Keras SNLI baseline example
This repository contains a simple Keras baseline to train a variety of neural networks to tackle the Stanford Natural Language Inference (SNLI) corpus.
The aim is to determine whether a premise sentence is entailed, neutral, or contradicts a hypothesis sentence - i.e. "A soccer game with multiple males playing" entails "Some men are playing a sport" while "A black race car starts up in front of a crowd of people" contradicts "A man is driving down a lonely road".
The model architecture is:
- Extract a 300D word vector from the fixed GloVe vocabulary
- Pass the 300D word vector through a ReLU "translation" layer
- Encode the premise and hypothesis sentences using the same encoder (summation, GRU, LSTM, ...)
- Concatenate the two 300D resulting sentence embeddings
- 3 layers of 600D ReLU layers
- 3 way softmax
Training uses RMSProp and stops after N epochs have passed with no improvement to the validation loss.
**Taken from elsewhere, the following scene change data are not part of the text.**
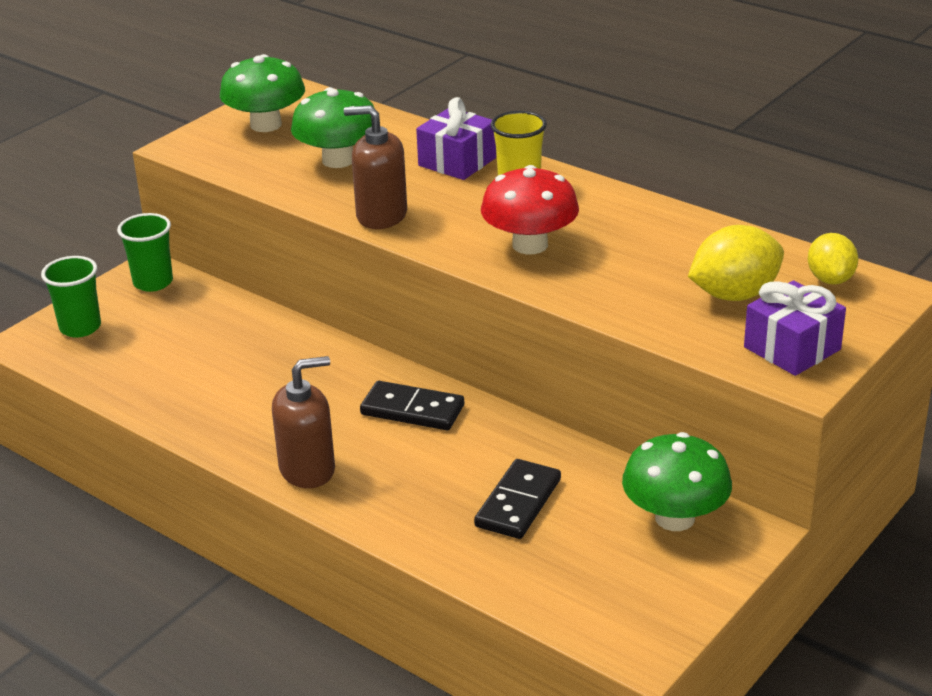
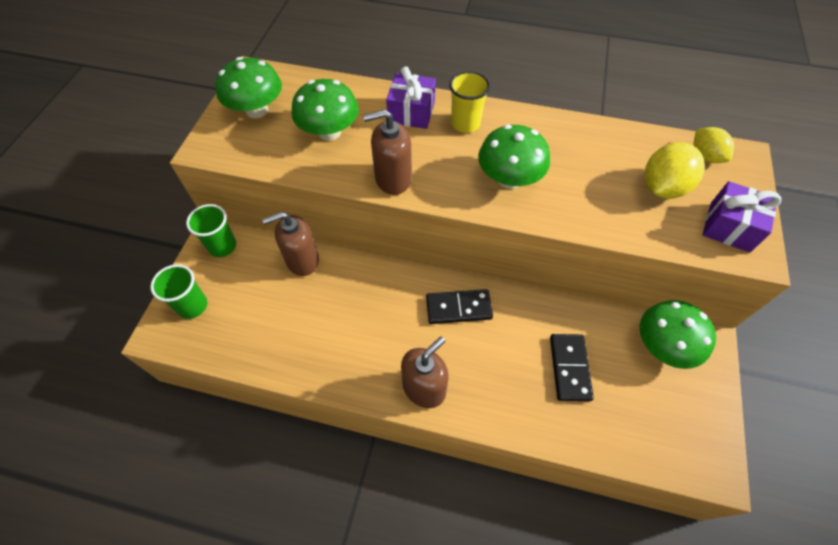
camera: 25 degrees left, 25 degrees up
red mushroom [481,165,579,254] -> green mushroom [478,125,550,189]
none -> brown soap dispenser [262,212,319,276]

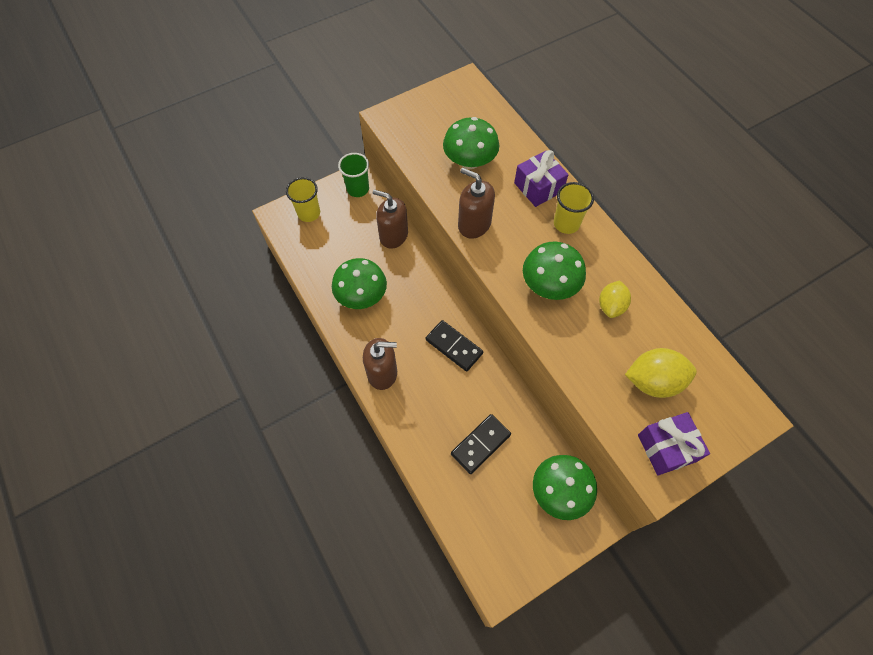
camera: 45 degrees right, 5 degrees up
green cup [150,264,207,319] -> yellow cup [286,177,320,222]
green mushroom [215,57,282,118] -> green mushroom moved to [332,258,387,309]
yellow lemon [694,127,734,163] -> yellow lemon moved to [599,280,631,318]

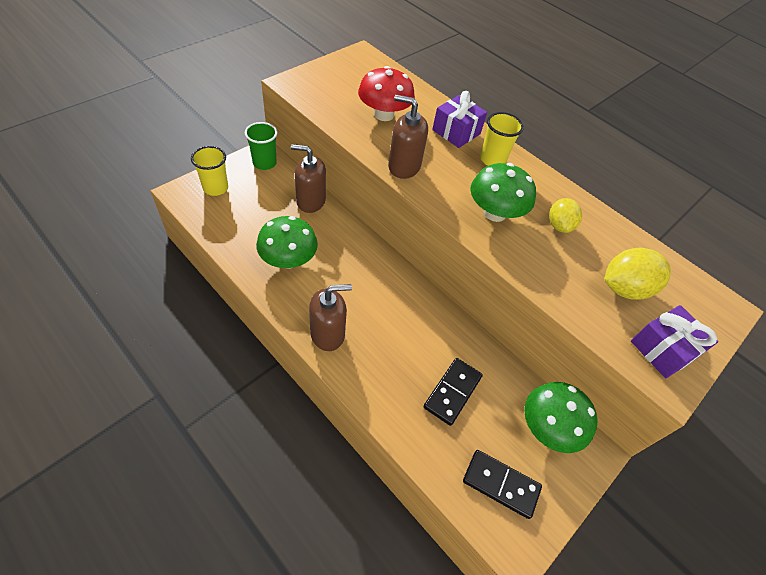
camera: 20 degrees left, 10 degrees down
black domino [426,320,483,372] -> black domino moved to [463,450,542,519]
green mushroom [443,117,499,169] -> red mushroom [358,66,415,121]

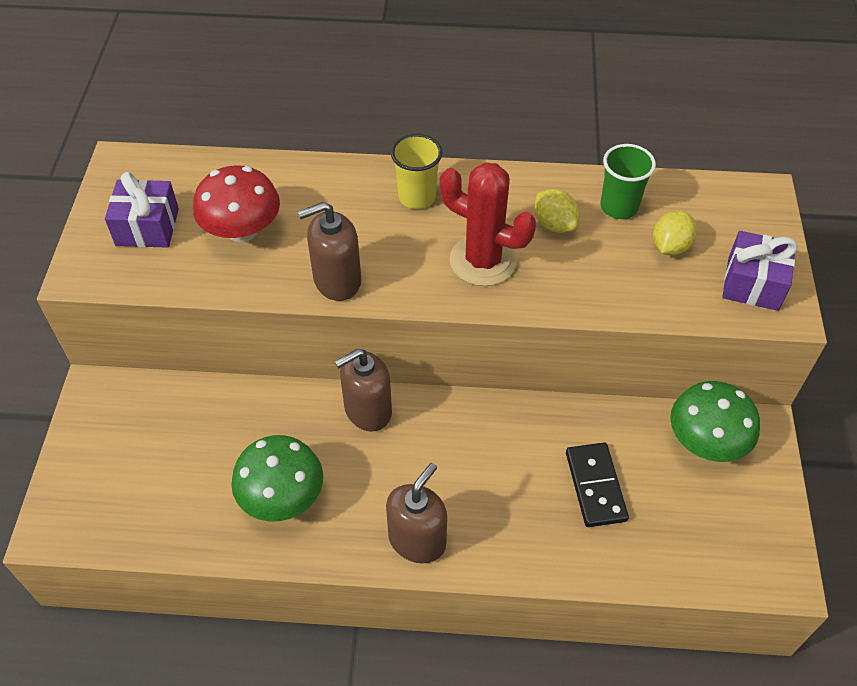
camera: 35 degrees left, 0 degrees up
yellow cup [191,146,228,196] -> none
green cup [245,122,277,170] -> green cup moved to [601,144,656,219]
brown soap dispenser [291,144,326,213] -> brown soap dispenser moved to [335,349,392,432]
purple gift [432,91,487,148] -> purple gift moved to [105,172,179,248]
black domino [463,450,542,519] -> none
green mushroom [470,163,536,222] -> red cactus [440,163,536,286]
yellow lemon [604,248,671,300] -> yellow lemon [653,210,697,256], size x0.66

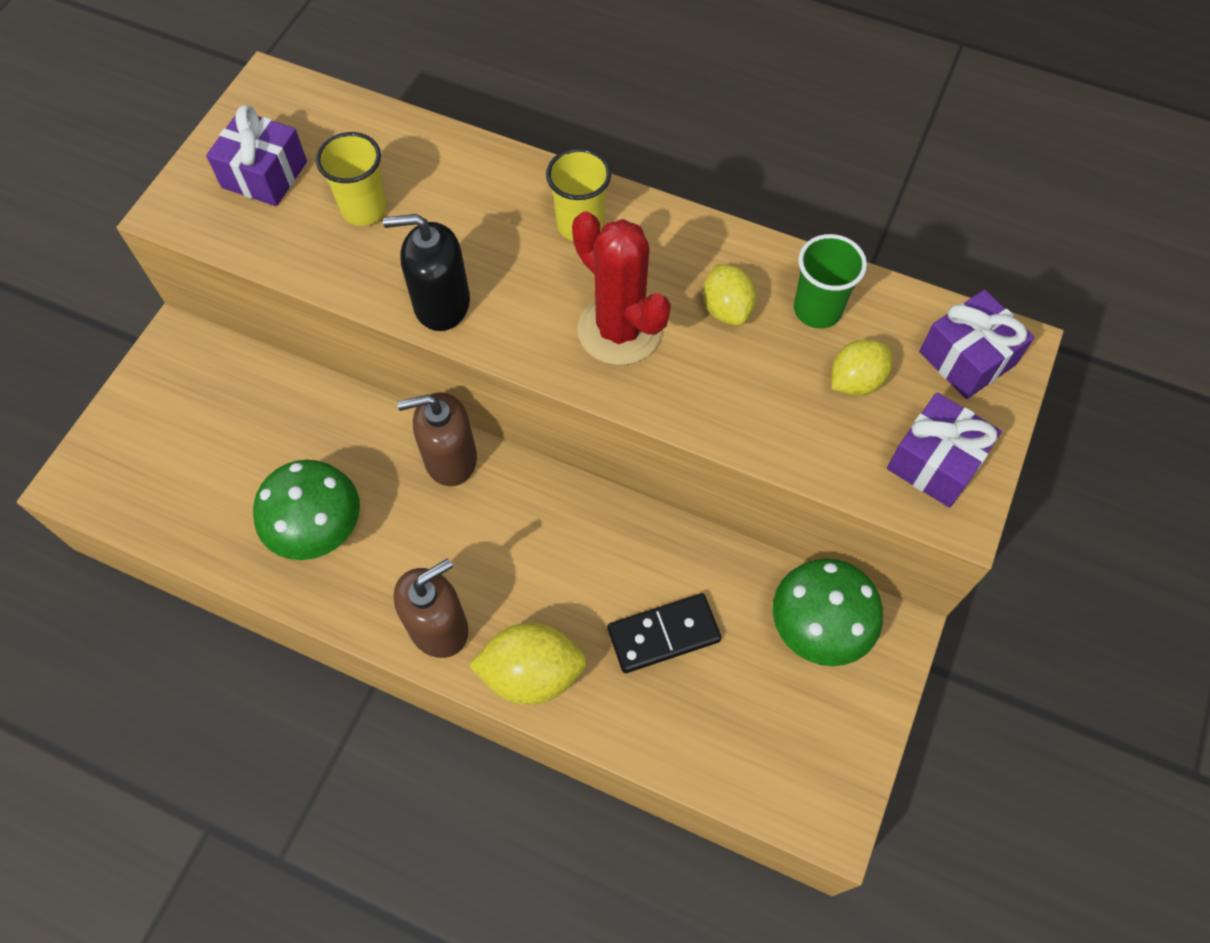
camera: 20 degrees right, 10 degrees up
red mushroom [193,165,280,242] -> yellow cup [316,132,387,226]
brown soap dispenser [298,202,361,301] -> black soap dispenser [383,214,470,331]
black domino [566,443,629,527] -> black domino turned 60 degrees clockwise [607,593,721,673]
none -> yellow lemon [469,622,587,705]
none -> purple gift [919,290,1034,399]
Following Liu et al. 2016, the GloVe embeddings are not updated during training. Following Munkhdalai & Yu 2016, the out of vocabulary embeddings remain zeroed out.
One of the most important aspects when using fixed Glove embeddings with summation is the "translation" layer. Bowman et al. 2016 use such a layer when moving from 300D to the lower dimensional 100D hidden state. This is likely highly important for the summation method as it allows the GloVe space to be shifted before summation. Technically when done with training the "translated" GloVe embeddings could be precomputed and this layer removed, decreasing the number of parameters, but Β―\_(γ)_/Β―
The model is relatively simple yet sits at a far higher level than other comparable baselines (specifically summation, GRU, and LSTM models) listed on the SNLI page. The summary: don't dismiss well tuned GloVe bag of words models - they can still be competitive and are far faster to train!
Model | Parameters | Train | Validation | Test |
---|---|---|---|---|
300D sum(word vectors) + 3 x 600D ReLU (this code) | 1.2m | 0.831 | 0.823 | 0.825 |
300D GRU + 3 x 600D ReLU (this code) | 1.7m | 0.843 | 0.830 | 0.823 |
300D LSTM + 3 x 600D ReLU (this code) | 1.9m | 0.855 | 0.829 | 0.823 |
300D GRU (recurrent dropout) + 3 x 600D ReLU (this code) | 1.7m | 0.844 | 0.832 | 0.832 |
300D LSTM (recurrent dropout) + 3 x 600D ReLU (this code) | 1.9m | 0.852 | 0.836 | 0.827 |
-- | --- | --- | --- | --- |
300D LSTM encoders (Bowman et al. 2016) | 3.0m | 0.839 | - | 0.806 |
1024D GRU w/ unsupervised 'skip-thoughts' pre-training (Vendrov et al. 2015) | 15m | 0.988 | - | 0.814 |
300D Tree-based CNN encoders (Mou et al. 2015) | 3.5m | 0.833 | - | 0.821 |
300D SPINN-PI encoders (Bowman et al. 2016) | 3.7m | 0.892 | - | 0.832 |
600D (300+300) BiLSTM encoders (Liu et al. 2016) | 3.5m | 0.833 | - | 0.834 |
Only the numbers for pure sentential embedding models are shown here. The SNLI homepage shows the full list of models where attentional models perform better. If I've missed including any comparable models, submit a pull request.
All models could benefit from a more thorough evaluation and/or grid search as the existing parameters are guesstimates inspired by various papers (Bowman et al. 2015, Bowman et al. 2016, Liu et al. 2016).
Only when the GRUs and LSTMs feature recurrent dropout (dropout_U
) do they consistently beat the summation of word embeddings.
Further work should be done exploring the hyperparameters of the GRU and LSTM.